At the start of each new hierarchical relationship the parties need to sit down and have a candid discussion about how they will work together. Subordinates should explicitly seek and secure permission to provide upward feedback, so that this doesn’t occur by surprise or in inappropriate ways. In the best of worlds, bosses should themselves initiate this discussion. In existing relationships, it is also necessary for this “reset” to take place. The manner in which this feedback process will occur needs to be settled and agreed.
These feedback sessions should never be framed as a challenge to authority or expressions of disloyalty. And always avoid promoting any suggestion in pursuit of your personal agenda. This motive invariably reveals itself and destroys the trust necessary for mutual learning. The only agenda should be the dedication to learning and discovery of truth. This process should be reinforced and socialized through organization-wide cultural norms.
I think of the great example set by David Ogilvy, the founder of Ogilvy and Mather, the global advertising company. Every year he convened a conference bringing together executives from every part of the world. In his keynote speech, he continuously stressed the need for sharing ideas across boundaries and upwards so that the clients in every country could expect to receive the best ideas from O&M globally, not just locally. Every year he exhorted his organization to practice what he called “divine discontent” – the dedication to identify what was not working well, but always with a recommendation on how to do it better. I can’t think of better advice on how to do upward feedback. I know from experience how dispiriting it feels to hear complaints from subordinates without suggestions on how to solve the problem.
What about coaching?
Let’s deal with a rather delicate aspect of leading up: when the advice we want to offer is not about the operations of the firm, but the personal style of our boss. This is tricky terrain.
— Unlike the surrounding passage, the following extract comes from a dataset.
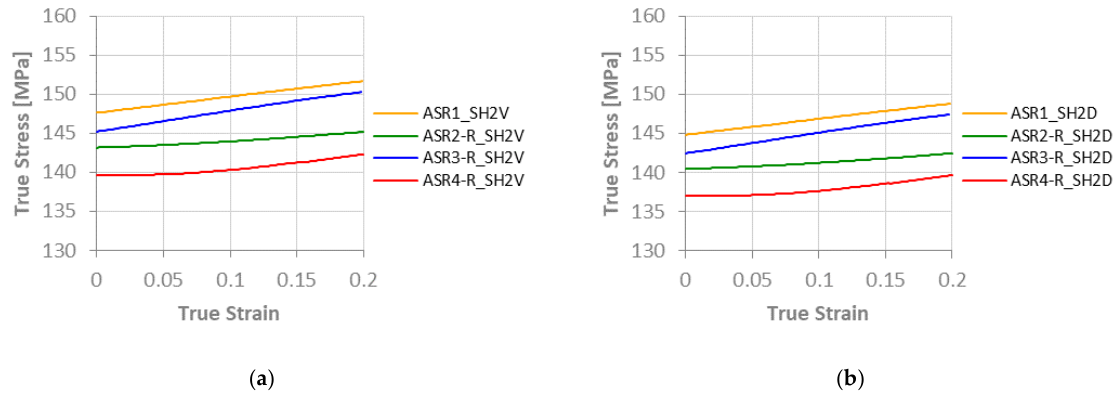
Figure 8. Stress – strain curves of a four-pass asymmetric-reverse rolling sequence, with 20% reduction per pass, considering a shear strain of 0.21 (SH2), only considering texture evolution and no hardening update during simulations using: ( a ) a Voce-type hardening law (V) and ( b ) the DDR model (D). A similar analysis for two-pass rolling sequences, with a 30% reduction per pass, revealed that the DDR model shows higher stress values for the same amount of strain; this is the most evident observation from Figure 9. However, in these sequences, the curves corresponding to the asymmetric rolled-reverse process are almost coincident with the CR and ASR-C curves, while for a 20% reduction passes, the ASR-R curves are noticeably below the other two.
Once, during my days as a CEO, a subordinate brought me some bad news, but somewhat late in the evolution of the problem. “Why tell me so late?” I railed. I got a straight answer. “Willie, to be honest, we sometimes find you to be rather intimidating.” Wow, that was a shock to the system, but a valuable one. I had no idea this was a problem.
At the next executive committee meeting I asked for more detailed feedback. It was about the aggressive way I posed questions, I was told. I didn’t feel aggressive, I was simply looking for good answers, I thought. But it was perceived as intimidating by others and that’s what mattered. And it mattered a lot, because it discouraged honest feedback. Not only did I take that guidance to heart, we agreed at that meeting on a process to be truth tellers to help each other be better leaders. It was a real turning point.
Leading up is a two-way street
Leading up effectively is not easy to pull off. But I think we owe a duty to help each other learn and grow regardless of rank. We all have our blind spots. When I look back on my corporate career, the subordinates I valued most were those who helped me grow as a leader.
The burden of leading our leaders is a shared one. Bosses must set the example by issuing the invitation for honest feedback from below and be willing to learn from it. Subordinates, in turn, should take on the responsibility to elicit that invitation. For them, the golden rules are “divine discontent” and the courage and compassion to tell truth to power.